# PAGE

⁂

MENAHEM PRESSLER : un artiste généreuxIl y a
quelques années, j'ai eu la chance de participer à une série de
masterclasses que Menahem Pressler offrait au Centre d'arts d'Orford. Son
approche pédagogique unique et surtout la limpidité et la profondeur de
son jeu m'avaient éblouie. À ce moment précis, j'ai réalisé toute
l'importance du phrasé et de la respiration dans le discours musical (mes
élèves savent maintenant comment le phrasé est devenu mon dada !) Je
désire donc vous présenter ce pédagogue et chambriste exceptionnel qui, à
75 ans, reste encore très actif dans le milieu musical.
Menahem Pressler est né en Allemagne, mais sa
famille s'enfuit en Palestine (aujourd'hui Israël) pour échapper aux
Nazis. Il a commencé ses études musicales au violon. Le frère de Menahem
était le pianiste de la famille mais souvent quand venait le temps de
prendre sa leçon, il se sentait trop fatigué. Plutôt que d'avoir fait
déplacer le professeur inutilement, Menahem prenait les leçons à sa place
! Quand ses parents lui demandent de choisir entre les deux instruments,
il opte pour le piano mais il conserve toujours un intérêt marqué pour les
cordes.
En 1946, Menahem Pressler gagne le grand prix du
concours international Debussy de San Francisco. Lors de sa première
tournée américaine, Pressler participe à 5 concerts avec l'orchestre de
Philadelphie. Son succès est tellement grand qu'immédiatement il est
réengagé pour les 4 prochaines années ! (un record égalé une seule fois au
cours de tout le 20ème siècle !) Une brillante carrière de soliste
s'amorce ainsi. En plus de jouer au-delà de 100 récitals par année, il
endisquera également une trentaine de longs jeux.
En 1955, il décide de toucher au répertoire de
musique de chambre et fonde le trio Beaux-Arts avec le violoniste Daniel
Guilet et le violoncelliste Bernard Greenhouse. À l'origine, le trio
n'avait été mis sur pied que pour remplacer le trio Albeneri qui devait se
produire à Tanglewood et possiblement endisquer un long jeu. Avant le
concert, le chef d'orchestre Charles Munch (qui était également le
directeur du camp cet été-là), les rencontre pour leur souhaiter bonne
chance et s'excuser à l'avance car il devait quitter à l'intermission pour
assister à une répétition. Emballé par leur musicalité exceptionnelle, il
se ravise et décide de rester jusqu'à la toute fin. Après le concert, il
les déclare les dignes successeurs du trio Thibaud-Casals-Cortot et les
membres du trio se retrouvent avec des contrats pour 70 récitals au cours
de l'année suivante !

⁂

[Items enregistrés]
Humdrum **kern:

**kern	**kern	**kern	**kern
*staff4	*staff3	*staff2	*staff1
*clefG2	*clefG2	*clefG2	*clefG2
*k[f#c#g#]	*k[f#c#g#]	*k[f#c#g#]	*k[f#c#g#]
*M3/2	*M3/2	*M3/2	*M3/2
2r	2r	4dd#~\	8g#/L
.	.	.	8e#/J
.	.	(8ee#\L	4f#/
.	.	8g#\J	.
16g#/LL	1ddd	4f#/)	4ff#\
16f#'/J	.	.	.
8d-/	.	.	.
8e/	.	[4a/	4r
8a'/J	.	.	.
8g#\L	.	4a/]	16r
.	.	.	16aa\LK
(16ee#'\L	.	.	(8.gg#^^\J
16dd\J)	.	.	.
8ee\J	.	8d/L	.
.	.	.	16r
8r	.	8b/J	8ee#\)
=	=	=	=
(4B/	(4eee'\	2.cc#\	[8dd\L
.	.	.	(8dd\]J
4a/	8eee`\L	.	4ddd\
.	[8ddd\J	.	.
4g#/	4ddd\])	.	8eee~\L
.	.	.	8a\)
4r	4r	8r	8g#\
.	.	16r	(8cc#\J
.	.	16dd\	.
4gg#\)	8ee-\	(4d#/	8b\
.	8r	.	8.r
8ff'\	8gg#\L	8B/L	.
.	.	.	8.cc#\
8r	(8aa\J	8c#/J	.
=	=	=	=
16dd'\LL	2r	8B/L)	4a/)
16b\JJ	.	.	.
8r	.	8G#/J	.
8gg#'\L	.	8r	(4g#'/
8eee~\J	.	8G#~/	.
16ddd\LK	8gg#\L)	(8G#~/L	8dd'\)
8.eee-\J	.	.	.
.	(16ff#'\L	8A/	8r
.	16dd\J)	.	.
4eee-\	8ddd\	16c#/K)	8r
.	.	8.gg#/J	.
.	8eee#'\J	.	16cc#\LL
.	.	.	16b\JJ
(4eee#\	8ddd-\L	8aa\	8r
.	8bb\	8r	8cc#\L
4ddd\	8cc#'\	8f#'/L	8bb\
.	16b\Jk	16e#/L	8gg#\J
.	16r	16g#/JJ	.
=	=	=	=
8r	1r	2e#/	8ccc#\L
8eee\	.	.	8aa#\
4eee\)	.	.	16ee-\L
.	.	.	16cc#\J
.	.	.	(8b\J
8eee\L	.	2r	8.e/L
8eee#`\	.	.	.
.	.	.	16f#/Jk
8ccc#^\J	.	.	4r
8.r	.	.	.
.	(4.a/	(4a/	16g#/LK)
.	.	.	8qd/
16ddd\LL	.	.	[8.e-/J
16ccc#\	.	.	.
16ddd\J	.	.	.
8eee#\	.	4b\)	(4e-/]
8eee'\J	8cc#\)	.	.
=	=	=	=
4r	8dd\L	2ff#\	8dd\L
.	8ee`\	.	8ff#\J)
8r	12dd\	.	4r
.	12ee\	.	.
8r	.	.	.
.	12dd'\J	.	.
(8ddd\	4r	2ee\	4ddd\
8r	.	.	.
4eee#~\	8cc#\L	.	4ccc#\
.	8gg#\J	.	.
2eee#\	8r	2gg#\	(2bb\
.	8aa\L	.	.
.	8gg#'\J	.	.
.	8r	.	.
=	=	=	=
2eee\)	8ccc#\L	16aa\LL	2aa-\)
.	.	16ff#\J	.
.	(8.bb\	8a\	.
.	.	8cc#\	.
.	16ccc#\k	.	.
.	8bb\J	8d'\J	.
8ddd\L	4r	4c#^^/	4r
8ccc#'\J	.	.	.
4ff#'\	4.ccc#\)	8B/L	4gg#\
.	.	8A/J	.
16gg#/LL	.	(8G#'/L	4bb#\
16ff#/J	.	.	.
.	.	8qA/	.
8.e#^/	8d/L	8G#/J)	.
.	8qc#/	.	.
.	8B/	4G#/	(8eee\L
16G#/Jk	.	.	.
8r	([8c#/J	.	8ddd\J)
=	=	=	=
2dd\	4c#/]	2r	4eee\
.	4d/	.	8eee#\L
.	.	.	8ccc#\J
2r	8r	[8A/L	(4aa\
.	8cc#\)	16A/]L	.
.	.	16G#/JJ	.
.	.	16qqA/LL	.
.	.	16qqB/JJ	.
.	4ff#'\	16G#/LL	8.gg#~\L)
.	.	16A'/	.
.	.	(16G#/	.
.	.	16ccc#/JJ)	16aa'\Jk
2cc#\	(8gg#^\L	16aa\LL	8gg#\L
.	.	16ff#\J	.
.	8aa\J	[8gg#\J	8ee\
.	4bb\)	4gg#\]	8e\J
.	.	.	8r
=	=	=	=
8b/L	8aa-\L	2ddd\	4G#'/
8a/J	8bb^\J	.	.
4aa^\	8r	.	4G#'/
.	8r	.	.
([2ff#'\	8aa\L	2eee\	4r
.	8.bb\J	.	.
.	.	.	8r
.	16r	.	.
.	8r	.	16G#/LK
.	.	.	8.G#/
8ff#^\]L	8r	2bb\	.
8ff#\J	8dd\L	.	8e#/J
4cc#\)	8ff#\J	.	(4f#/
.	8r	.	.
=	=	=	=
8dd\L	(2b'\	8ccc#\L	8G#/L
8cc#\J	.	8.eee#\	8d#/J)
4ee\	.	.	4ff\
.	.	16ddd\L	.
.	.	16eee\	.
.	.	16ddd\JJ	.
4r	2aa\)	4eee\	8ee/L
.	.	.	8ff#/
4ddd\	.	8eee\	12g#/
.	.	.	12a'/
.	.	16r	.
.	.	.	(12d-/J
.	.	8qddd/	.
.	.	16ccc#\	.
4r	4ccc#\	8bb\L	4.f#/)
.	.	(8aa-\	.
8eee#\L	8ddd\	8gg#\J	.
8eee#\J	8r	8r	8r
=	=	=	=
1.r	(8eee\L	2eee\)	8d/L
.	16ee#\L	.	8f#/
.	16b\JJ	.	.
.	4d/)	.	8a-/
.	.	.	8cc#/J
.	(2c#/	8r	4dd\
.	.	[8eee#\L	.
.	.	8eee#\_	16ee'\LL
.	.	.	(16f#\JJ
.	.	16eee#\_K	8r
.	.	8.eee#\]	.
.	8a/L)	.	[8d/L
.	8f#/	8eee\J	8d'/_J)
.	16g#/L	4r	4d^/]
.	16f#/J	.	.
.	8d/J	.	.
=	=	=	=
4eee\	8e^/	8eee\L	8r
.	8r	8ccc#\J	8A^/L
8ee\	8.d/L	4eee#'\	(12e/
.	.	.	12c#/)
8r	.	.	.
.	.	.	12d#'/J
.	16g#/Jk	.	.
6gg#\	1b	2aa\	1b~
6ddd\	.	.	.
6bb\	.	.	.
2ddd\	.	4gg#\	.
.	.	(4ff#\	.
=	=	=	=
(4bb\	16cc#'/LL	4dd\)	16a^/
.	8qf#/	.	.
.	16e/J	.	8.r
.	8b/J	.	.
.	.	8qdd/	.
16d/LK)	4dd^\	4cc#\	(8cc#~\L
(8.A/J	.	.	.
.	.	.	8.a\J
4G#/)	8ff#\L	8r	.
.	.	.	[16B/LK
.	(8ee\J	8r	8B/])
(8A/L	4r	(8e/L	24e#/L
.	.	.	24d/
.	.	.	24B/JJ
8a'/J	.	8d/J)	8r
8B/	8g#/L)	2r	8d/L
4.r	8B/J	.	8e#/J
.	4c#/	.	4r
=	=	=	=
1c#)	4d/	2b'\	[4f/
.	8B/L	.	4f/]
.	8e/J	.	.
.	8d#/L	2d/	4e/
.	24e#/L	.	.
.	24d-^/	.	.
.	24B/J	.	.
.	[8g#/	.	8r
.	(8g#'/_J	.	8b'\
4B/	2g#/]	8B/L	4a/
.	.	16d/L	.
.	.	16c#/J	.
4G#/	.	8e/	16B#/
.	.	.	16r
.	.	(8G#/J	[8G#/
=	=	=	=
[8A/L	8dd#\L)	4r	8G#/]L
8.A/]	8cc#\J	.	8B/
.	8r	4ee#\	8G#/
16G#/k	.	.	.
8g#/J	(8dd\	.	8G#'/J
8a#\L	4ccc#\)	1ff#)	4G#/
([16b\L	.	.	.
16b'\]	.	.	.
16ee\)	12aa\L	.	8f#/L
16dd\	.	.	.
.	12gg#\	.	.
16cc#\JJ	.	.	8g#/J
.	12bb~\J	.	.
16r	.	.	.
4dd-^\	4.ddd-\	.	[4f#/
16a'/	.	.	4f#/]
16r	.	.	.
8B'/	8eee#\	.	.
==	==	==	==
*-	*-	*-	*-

⁂

# OBJECTIF 1
Répondez à ces questions sur le texte consacré à Menahem Pressler :
(a) Par quel instrument a-t-il commencé ses études musicales ?
(b) Quel prix remporte-t-il en 1946 ?
(c) Avec quels musiciens fonde-t-il le trio Beaux-Arts ?
# OBJECTIF 2
Recopiez fidèlement le passage du texte sur Menahem Pressler qui s'ouvre sur les mots « En 1946, Menahem » et se clôt sur « de longs jeux. ».

# CORRIGÉ 1
(a) Le violon.
(b) Le grand prix du concours international Debussy de San Francisco.
(c) Le violoniste Daniel Guilet et le violoncelliste Bernard Greenhouse.

# CORRIGÉ 2
En 1946, Menahem Pressler gagne le grand prix du
concours international Debussy de San Francisco. Lors de sa première
tournée américaine, Pressler participe à 5 concerts avec l'orchestre de
Philadelphie. Son succès est tellement grand qu'immédiatement il est
réengagé pour les 4 prochaines années ! (un record égalé une seule fois au
cours de tout le 20ème siècle !) Une brillante carrière de soliste
s'amorce ainsi. En plus de jouer au-delà de 100 récitals par année, il
endisquera également une trentaine de longs jeux.